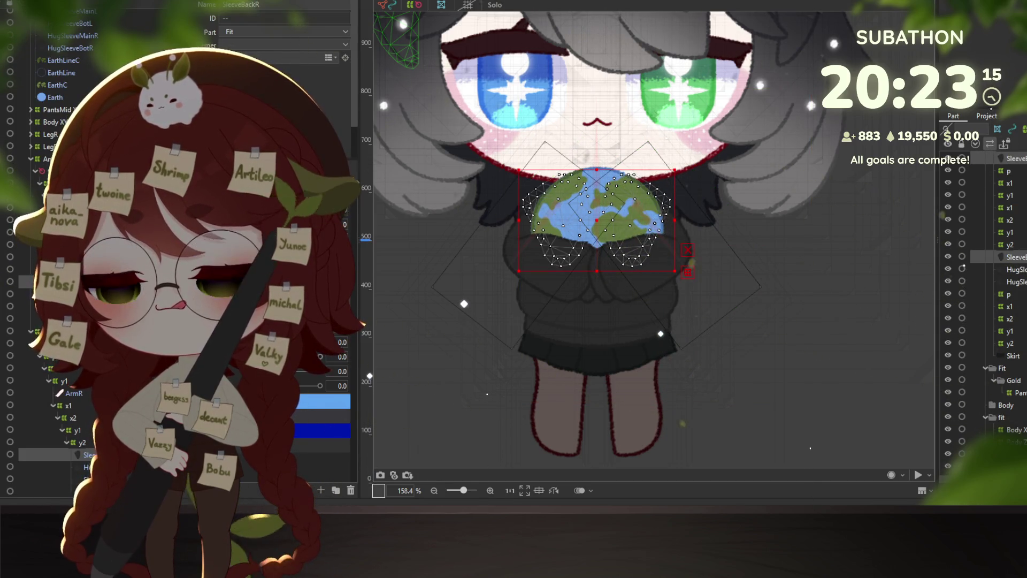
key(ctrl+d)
* * * * *
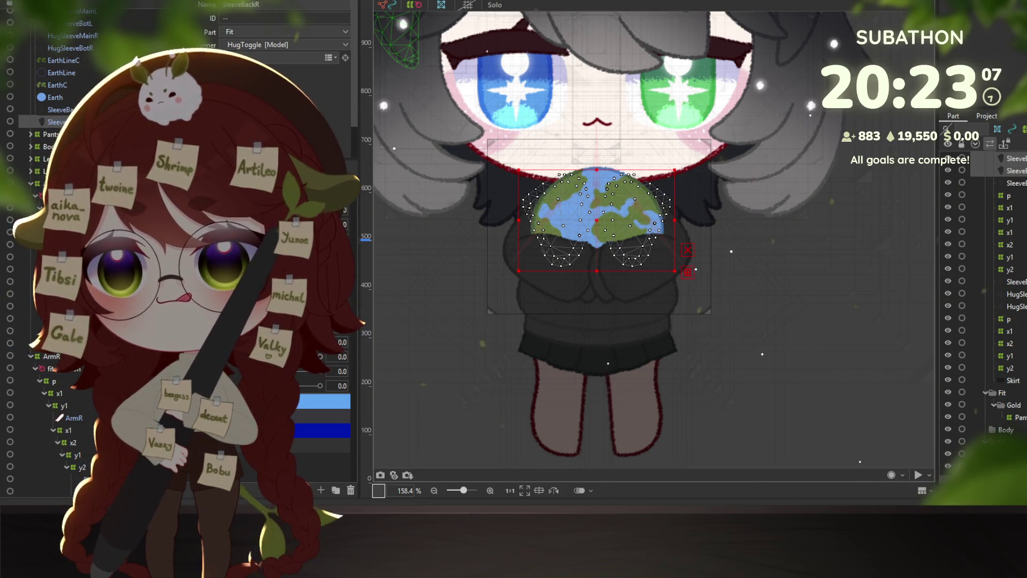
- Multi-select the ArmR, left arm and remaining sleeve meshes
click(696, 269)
* * * * *
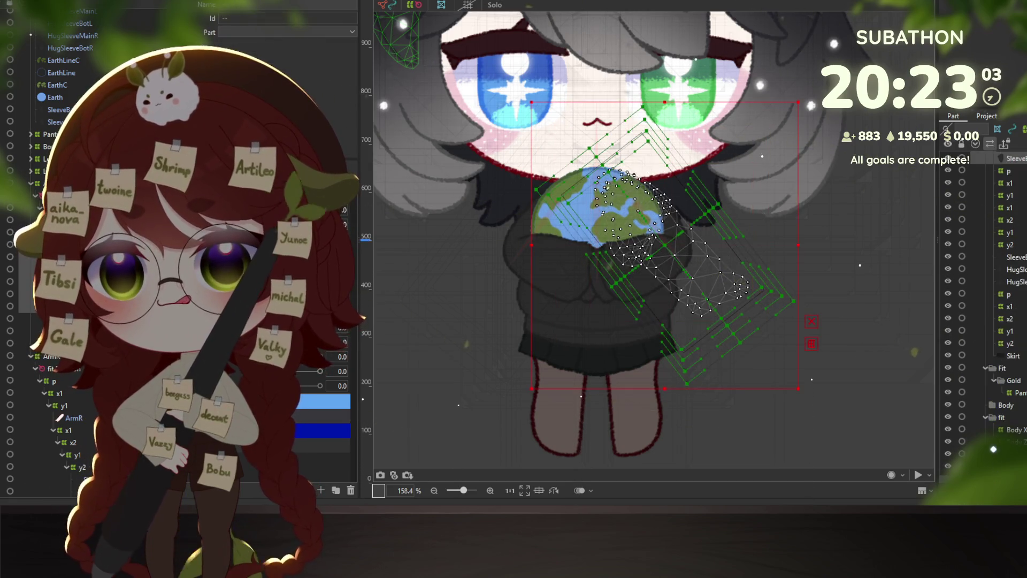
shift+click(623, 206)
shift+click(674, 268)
* * * * *
Only the number is wanted: how many lines in the preceding entries hold the string "click"?

## Written response
3